Canon managed to turn the 5DII into a hot item for video users, and if they want to keep the lead Canon for sure will improve video based on the multitude of feedback received. So I can see the 5DIII as the main candidate for thunderbolt, and I don't think this feature will be delayed for the 5DIV, it will be too late.


----------



## DetlevCM (Mar 11, 2011)

While I really hope that Tunderbold gets rid of the horrible USB setup (50% bandwidth loss for the protocol???, Ethernet only needs about 15% for that) my current worry would be adoption.

-> There really is little point to updating many of today's computers, even with newer larger files, hence a move to Thunderbolt might encounter issues with respect to the connector.

And if you need a USB to Thunderbold adapter then any advantage is lost...

-> Not everybody has eSATA either.


While I think that it's a technology that is very nice to see, it will most likely have to clear quite a few hurdles before becoming prevalent as USB is today.


----------



## foxikk (Mar 11, 2011)

Ok thunderbolt is fast but tell me how this will help transferring files faster when CF card are slow?


----------



## DetlevCM (Mar 11, 2011)

foxikk said:


> Ok thunderbolt is fast but tell me how this will help transferring files faster when CF card are slow?



Buy better CF cards?
-> CF cards exceed 30MB/s, that's where the 5D MK II tops out.

The most expensive ones are rated around 90MB/s if I am not mistaken - the issue is not really the CD card (yet?) but the CF card writer in the camera which isn't quite fast enough.

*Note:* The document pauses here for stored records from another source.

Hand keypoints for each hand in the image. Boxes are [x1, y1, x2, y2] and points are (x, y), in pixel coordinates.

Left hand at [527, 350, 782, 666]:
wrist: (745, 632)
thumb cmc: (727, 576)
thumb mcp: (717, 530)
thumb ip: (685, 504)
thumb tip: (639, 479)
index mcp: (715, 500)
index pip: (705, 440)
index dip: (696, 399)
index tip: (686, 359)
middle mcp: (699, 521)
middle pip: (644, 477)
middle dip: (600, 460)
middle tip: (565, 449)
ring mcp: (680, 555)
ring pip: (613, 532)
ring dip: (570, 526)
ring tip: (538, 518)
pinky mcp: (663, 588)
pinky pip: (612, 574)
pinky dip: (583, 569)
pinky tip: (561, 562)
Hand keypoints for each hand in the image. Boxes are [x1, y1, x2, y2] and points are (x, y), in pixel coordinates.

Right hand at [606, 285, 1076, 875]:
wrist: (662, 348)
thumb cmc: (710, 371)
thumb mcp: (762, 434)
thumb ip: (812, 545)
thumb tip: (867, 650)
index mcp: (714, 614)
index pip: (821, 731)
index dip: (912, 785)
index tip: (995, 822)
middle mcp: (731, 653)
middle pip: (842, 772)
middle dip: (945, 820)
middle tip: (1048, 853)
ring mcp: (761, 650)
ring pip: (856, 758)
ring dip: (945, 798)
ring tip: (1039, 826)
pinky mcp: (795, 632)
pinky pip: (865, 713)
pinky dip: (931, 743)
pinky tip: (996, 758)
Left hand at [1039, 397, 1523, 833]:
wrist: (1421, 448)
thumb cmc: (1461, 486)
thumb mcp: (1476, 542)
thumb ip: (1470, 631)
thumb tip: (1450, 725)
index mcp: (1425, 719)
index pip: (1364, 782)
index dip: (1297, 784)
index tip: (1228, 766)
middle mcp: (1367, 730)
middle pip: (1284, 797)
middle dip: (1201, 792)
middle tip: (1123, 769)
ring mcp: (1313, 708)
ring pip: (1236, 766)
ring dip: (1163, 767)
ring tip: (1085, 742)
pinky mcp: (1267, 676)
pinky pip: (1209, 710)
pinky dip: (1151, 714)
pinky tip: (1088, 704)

And older, but still very valid test:
http://www.robgalbraith.com/bins/camera_multi_page.asp?cid=6007-9784


----------



## foxikk (Mar 11, 2011)

ok faster cards are 90MB/s at max but you'll never get that. 75 maybe. So do you really need thunderbolt for that? usb 3.0 is good enough.
Canon loves the idea of Thunderbolt but makes no promise to use it so...


----------



## DetlevCM (Mar 11, 2011)

foxikk said:


> ok faster cards are 90MB/s at max but you'll never get that. 75 maybe. So do you really need thunderbolt for that? usb 3.0 is good enough.
> Canon loves the idea of Thunderbolt but makes no promise to use it so...



-> CF cards have space to grow and USB is a wasteful protocol.
50% loss of overhead? USB is a bad joke with respect to efficiency - it's ONLY advantage is, that it is everywhere.


----------



## mws (Mar 11, 2011)

What about the posibiliites for capturing video to an extranal drive? Seems like it would be good for that.


----------



## DetlevCM (Mar 11, 2011)

mws said:


> What about the posibiliites for capturing video to an extranal drive? Seems like it would be good for that.



That would work.
-> Question is, would it be worth the effort? -> 1GBit/s Ethernet might be a better shortterm solution.


----------



## olav (Mar 12, 2011)

They shouldn't have switched away from firewire!


----------



## DetlevCM (Mar 12, 2011)

olav said:


> They shouldn't have switched away from firewire!



? Are you so sure about it? It's a virtually dead connection that survives as a niche product in the audio segment. The only iteration you find on laptops is 400MBit/s Firewire to. (Except on the fruit stuff)


----------



## Macadameane (Mar 13, 2011)

DetlevCM said:


> olav said:
> 
> 
> > They shouldn't have switched away from firewire!
> ...



Firewire overall is better than USB 2.0, but USB 3.0 is on the horizon and it's pretty impressive.


----------



## DetlevCM (Mar 13, 2011)

Macadameane said:


> DetlevCM said:
> 
> 
> > olav said:
> ...



It's still a dead connection.
Have you ever seen a firewire device in your life? I haven't.

I have heard it's used on audio - and I believe the Seagate FreeAgent GoFlex has a firewire option.


----------



## Admin US West (Mar 13, 2011)

DetlevCM said:


> It's still a dead connection.
> Have you ever seen a firewire device in your life? I haven't.
> 
> I have heard it's used on audio - and I believe the Seagate FreeAgent GoFlex has a firewire option.



I have and use firewire 800 card readers for my CF cards, one is Sandisk, the other is a Lexar. They are much faster than USB2.

However, its true that firewire is on its way out, I think Sandisk and Lexar both have now discontinued the readers, they did not sell, and required that you add a firewire 800 card to your computer to get the firewire 800 speed.

Right now, PCIE readers are the fastest, and, btw, Thunderbolt is PCIE.


----------